The entries are to be reproduced verbatim, and their pictures left out.

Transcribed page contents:
------------------------

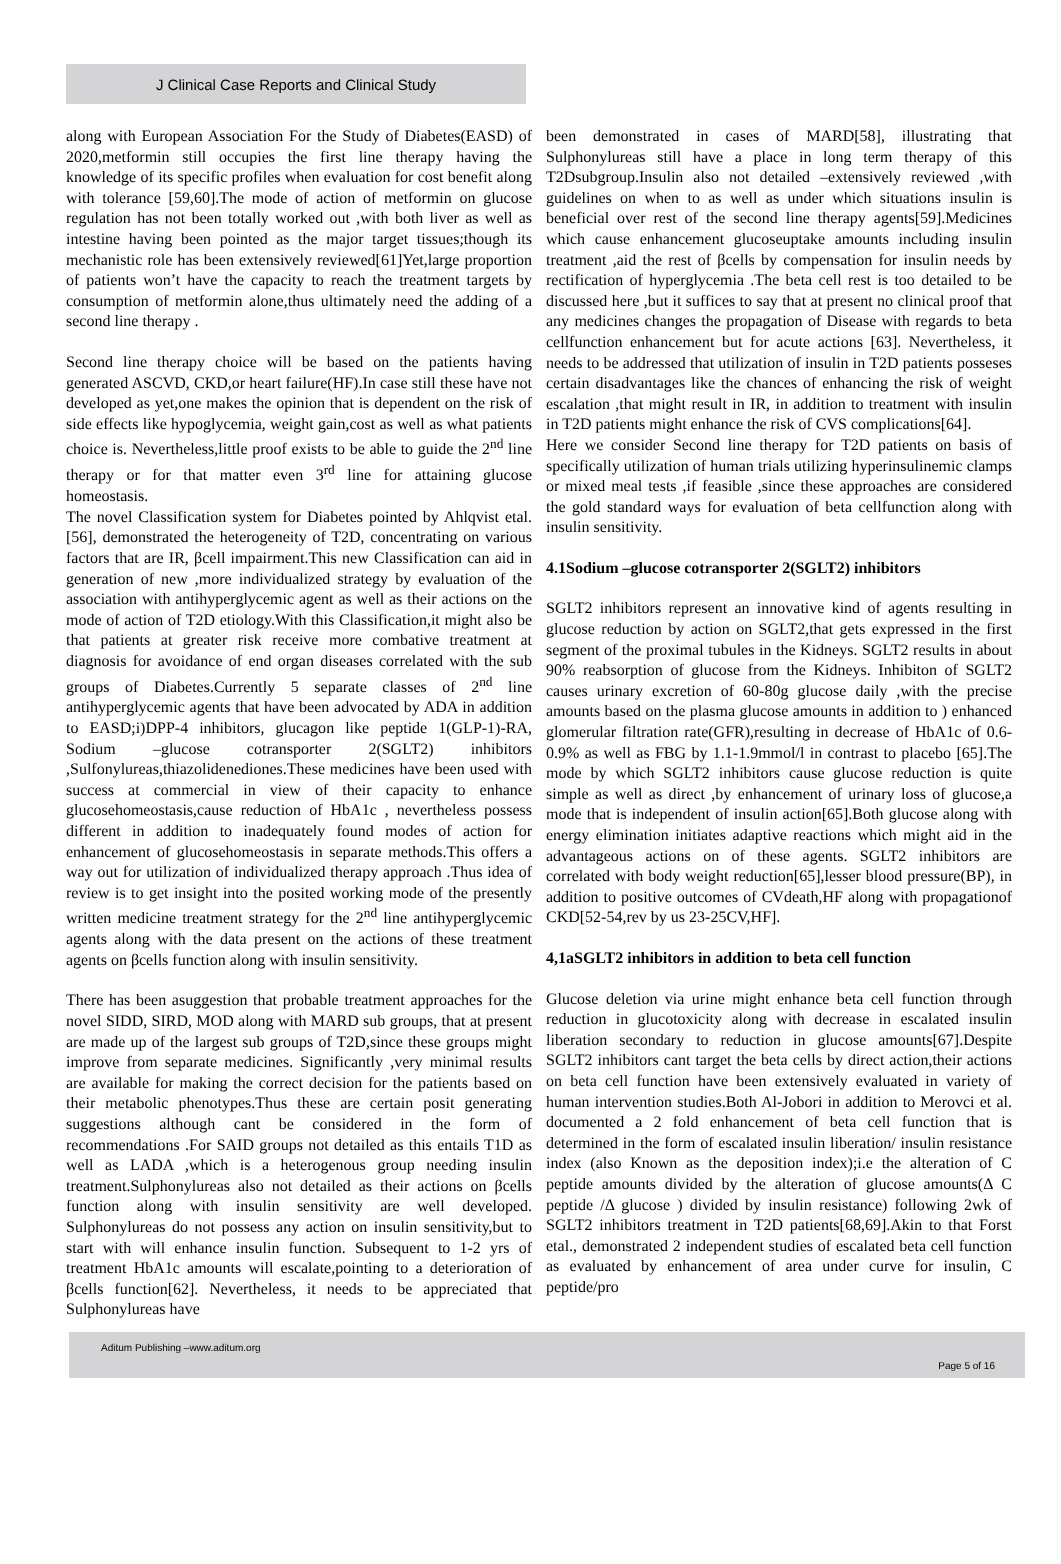J Clinical Case Reports and Clinical Study
along with European Association For the Study of Diabetes(EASD) of 2020,metformin still occupies the first line therapy having the knowledge of its specific profiles when evaluation for cost benefit along with tolerance [59,60].The mode of action of metformin on glucose regulation has not been totally worked out ,with both liver as well as intestine having been pointed as the major target tissues;though its mechanistic role has been extensively reviewed[61]Yet,large proportion of patients won’t have the capacity to reach the treatment targets by consumption of metformin alone,thus ultimately need the adding of a second line therapy .
Second line therapy choice will be based on the patients having generated ASCVD, CKD,or heart failure(HF).In case still these have not developed as yet,one makes the opinion that is dependent on the risk of side effects like hypoglycemia, weight gain,cost as well as what patients choice is. Nevertheless,little proof exists to be able to guide the 2<sup>nd</sup> line therapy or for that matter even 3<sup>rd</sup> line for attaining glucose homeostasis.
The novel Classification system for Diabetes pointed by Ahlqvist etal.[56], demonstrated the heterogeneity of T2D, concentrating on various factors that are IR, βcell impairment.This new Classification can aid in generation of new ,more individualized strategy by evaluation of the association with antihyperglycemic agent as well as their actions on the mode of action of T2D etiology.With this Classification,it might also be that patients at greater risk receive more combative treatment at diagnosis for avoidance of end organ diseases correlated with the sub groups of Diabetes.Currently 5 separate classes of 2<sup>nd</sup> line antihyperglycemic agents that have been advocated by ADA in addition to EASD;i)DPP-4 inhibitors, glucagon like peptide 1(GLP-1)-RA, Sodium –glucose cotransporter 2(SGLT2) inhibitors ,Sulfonylureas,thiazolidenediones.These medicines have been used with success at commercial in view of their capacity to enhance glucosehomeostasis,cause reduction of HbA1c , nevertheless possess different in addition to inadequately found modes of action for enhancement of glucosehomeostasis in separate methods.This offers a way out for utilization of individualized therapy approach .Thus idea of review is to get insight into the posited working mode of the presently written medicine treatment strategy for the 2<sup>nd</sup> line antihyperglycemic agents along with the data present on the actions of these treatment agents on βcells function along with insulin sensitivity.
There has been asuggestion that probable treatment approaches for the novel SIDD, SIRD, MOD along with MARD sub groups, that at present are made up of the largest sub groups of T2D,since these groups might improve from separate medicines. Significantly ,very minimal results are available for making the correct decision for the patients based on their metabolic phenotypes.Thus these are certain posit generating suggestions although cant be considered in the form of recommendations .For SAID groups not detailed as this entails T1D as well as LADA ,which is a heterogenous group needing insulin treatment.Sulphonylureas also not detailed as their actions on βcells function along with insulin sensitivity are well developed. Sulphonylureas do not possess any action on insulin sensitivity,but to start with will enhance insulin function. Subsequent to 1-2 yrs of treatment HbA1c amounts will escalate,pointing to a deterioration of βcells function[62]. Nevertheless, it needs to be appreciated that Sulphonylureas have
been demonstrated in cases of MARD[58], illustrating that Sulphonylureas still have a place in long term therapy of this T2Dsubgroup.Insulin also not detailed –extensively reviewed ,with guidelines on when to as well as under which situations insulin is beneficial over rest of the second line therapy agents[59].Medicines which cause enhancement glucoseuptake amounts including insulin treatment ,aid the rest of βcells by compensation for insulin needs by rectification of hyperglycemia .The beta cell rest is too detailed to be discussed here ,but it suffices to say that at present no clinical proof that any medicines changes the propagation of Disease with regards to beta cellfunction enhancement but for acute actions [63]. Nevertheless, it needs to be addressed that utilization of insulin in T2D patients posseses certain disadvantages like the chances of enhancing the risk of weight escalation ,that might result in IR, in addition to treatment with insulin in T2D patients might enhance the risk of CVS complications[64].
Here we consider Second line therapy for T2D patients on basis of specifically utilization of human trials utilizing hyperinsulinemic clamps or mixed meal tests ,if feasible ,since these approaches are considered the gold standard ways for evaluation of beta cellfunction along with insulin sensitivity.
4.1Sodium –glucose cotransporter 2(SGLT2) inhibitors
SGLT2 inhibitors represent an innovative kind of agents resulting in glucose reduction by action on SGLT2,that gets expressed in the first segment of the proximal tubules in the Kidneys. SGLT2 results in about 90% reabsorption of glucose from the Kidneys. Inhibiton of SGLT2 causes urinary excretion of 60-80g glucose daily ,with the precise amounts based on the plasma glucose amounts in addition to ) enhanced glomerular filtration rate(GFR),resulting in decrease of HbA1c of 0.6-0.9% as well as FBG by 1.1-1.9mmol/l in contrast to placebo [65].The mode by which SGLT2 inhibitors cause glucose reduction is quite simple as well as direct ,by enhancement of urinary loss of glucose,a mode that is independent of insulin action[65].Both glucose along with energy elimination initiates adaptive reactions which might aid in the advantageous actions on of these agents. SGLT2 inhibitors are correlated with body weight reduction[65],lesser blood pressure(BP), in addition to positive outcomes of CVdeath,HF along with propagationof CKD[52-54,rev by us 23-25CV,HF].
4,1aSGLT2 inhibitors in addition to beta cell function
Glucose deletion via urine might enhance beta cell function through reduction in glucotoxicity along with decrease in escalated insulin liberation secondary to reduction in glucose amounts[67].Despite SGLT2 inhibitors cant target the beta cells by direct action,their actions on beta cell function have been extensively evaluated in variety of human intervention studies.Both Al-Jobori in addition to Merovci et al. documented a 2 fold enhancement of beta cell function that is determined in the form of escalated insulin liberation/ insulin resistance index (also Known as the deposition index);i.e the alteration of C peptide amounts divided by the alteration of glucose amounts(Δ C peptide /Δ glucose ) divided by insulin resistance) following 2wk of SGLT2 inhibitors treatment in T2D patients[68,69].Akin to that Forst etal., demonstrated 2 independent studies of escalated beta cell function as evaluated by enhancement of area under curve for insulin, C peptide/pro
Aditum Publishing –www.aditum.org
Page 5 of 16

------------------------

_WRITTEN REPLY_
J Clinical Case Reports and Clinical Study
along with European Association For the Study of Diabetes(EASD) of 2020,metformin still occupies the first line therapy having the knowledge of its specific profiles when evaluation for cost benefit along with tolerance [59,60].The mode of action of metformin on glucose regulation has not been totally worked out ,with both liver as well as intestine having been pointed as the major target tissues;though its mechanistic role has been extensively reviewed[61]Yet,large proportion of patients won’t have the capacity to reach the treatment targets by consumption of metformin alone,thus ultimately need the adding of a second line therapy .
Second line therapy choice will be based on the patients having generated ASCVD, CKD,or heart failure(HF).In case still these have not developed as yet,one makes the opinion that is dependent on the risk of side effects like hypoglycemia, weight gain,cost as well as what patients choice is. Nevertheless,little proof exists to be able to guide the 2<sup>nd</sup> line therapy or for that matter even 3<sup>rd</sup> line for attaining glucose homeostasis.
The novel Classification system for Diabetes pointed by Ahlqvist etal.[56], demonstrated the heterogeneity of T2D, concentrating on various factors that are IR, βcell impairment.This new Classification can aid in generation of new ,more individualized strategy by evaluation of the association with antihyperglycemic agent as well as their actions on the mode of action of T2D etiology.With this Classification,it might also be that patients at greater risk receive more combative treatment at diagnosis for avoidance of end organ diseases correlated with the sub groups of Diabetes.Currently 5 separate classes of 2<sup>nd</sup> line antihyperglycemic agents that have been advocated by ADA in addition to EASD;i)DPP-4 inhibitors, glucagon like peptide 1(GLP-1)-RA, Sodium –glucose cotransporter 2(SGLT2) inhibitors ,Sulfonylureas,thiazolidenediones.These medicines have been used with success at commercial in view of their capacity to enhance glucosehomeostasis,cause reduction of HbA1c , nevertheless possess different in addition to inadequately found modes of action for enhancement of glucosehomeostasis in separate methods.This offers a way out for utilization of individualized therapy approach .Thus idea of review is to get insight into the posited working mode of the presently written medicine treatment strategy for the 2<sup>nd</sup> line antihyperglycemic agents along with the data present on the actions of these treatment agents on βcells function along with insulin sensitivity.
There has been asuggestion that probable treatment approaches for the novel SIDD, SIRD, MOD along with MARD sub groups, that at present are made up of the largest sub groups of T2D,since these groups might improve from separate medicines. Significantly ,very minimal results are available for making the correct decision for the patients based on their metabolic phenotypes.Thus these are certain posit generating suggestions although cant be considered in the form of recommendations .For SAID groups not detailed as this entails T1D as well as LADA ,which is a heterogenous group needing insulin treatment.Sulphonylureas also not detailed as their actions on βcells function along with insulin sensitivity are well developed. Sulphonylureas do not possess any action on insulin sensitivity,but to start with will enhance insulin function. Subsequent to 1-2 yrs of treatment HbA1c amounts will escalate,pointing to a deterioration of βcells function[62]. Nevertheless, it needs to be appreciated that Sulphonylureas have
been demonstrated in cases of MARD[58], illustrating that Sulphonylureas still have a place in long term therapy of this T2Dsubgroup.Insulin also not detailed –extensively reviewed ,with guidelines on when to as well as under which situations insulin is beneficial over rest of the second line therapy agents[59].Medicines which cause enhancement glucoseuptake amounts including insulin treatment ,aid the rest of βcells by compensation for insulin needs by rectification of hyperglycemia .The beta cell rest is too detailed to be discussed here ,but it suffices to say that at present no clinical proof that any medicines changes the propagation of Disease with regards to beta cellfunction enhancement but for acute actions [63]. Nevertheless, it needs to be addressed that utilization of insulin in T2D patients posseses certain disadvantages like the chances of enhancing the risk of weight escalation ,that might result in IR, in addition to treatment with insulin in T2D patients might enhance the risk of CVS complications[64].
Here we consider Second line therapy for T2D patients on basis of specifically utilization of human trials utilizing hyperinsulinemic clamps or mixed meal tests ,if feasible ,since these approaches are considered the gold standard ways for evaluation of beta cellfunction along with insulin sensitivity.
4.1Sodium –glucose cotransporter 2(SGLT2) inhibitors
SGLT2 inhibitors represent an innovative kind of agents resulting in glucose reduction by action on SGLT2,that gets expressed in the first segment of the proximal tubules in the Kidneys. SGLT2 results in about 90% reabsorption of glucose from the Kidneys. Inhibiton of SGLT2 causes urinary excretion of 60-80g glucose daily ,with the precise amounts based on the plasma glucose amounts in addition to ) enhanced glomerular filtration rate(GFR),resulting in decrease of HbA1c of 0.6-0.9% as well as FBG by 1.1-1.9mmol/l in contrast to placebo [65].The mode by which SGLT2 inhibitors cause glucose reduction is quite simple as well as direct ,by enhancement of urinary loss of glucose,a mode that is independent of insulin action[65].Both glucose along with energy elimination initiates adaptive reactions which might aid in the advantageous actions on of these agents. SGLT2 inhibitors are correlated with body weight reduction[65],lesser blood pressure(BP), in addition to positive outcomes of CVdeath,HF along with propagationof CKD[52-54,rev by us 23-25CV,HF].
4,1aSGLT2 inhibitors in addition to beta cell function
Glucose deletion via urine might enhance beta cell function through reduction in glucotoxicity along with decrease in escalated insulin liberation secondary to reduction in glucose amounts[67].Despite SGLT2 inhibitors cant target the beta cells by direct action,their actions on beta cell function have been extensively evaluated in variety of human intervention studies.Both Al-Jobori in addition to Merovci et al. documented a 2 fold enhancement of beta cell function that is determined in the form of escalated insulin liberation/ insulin resistance index (also Known as the deposition index);i.e the alteration of C peptide amounts divided by the alteration of glucose amounts(Δ C peptide /Δ glucose ) divided by insulin resistance) following 2wk of SGLT2 inhibitors treatment in T2D patients[68,69].Akin to that Forst etal., demonstrated 2 independent studies of escalated beta cell function as evaluated by enhancement of area under curve for insulin, C peptide/pro
Aditum Publishing –www.aditum.org
Page 5 of 16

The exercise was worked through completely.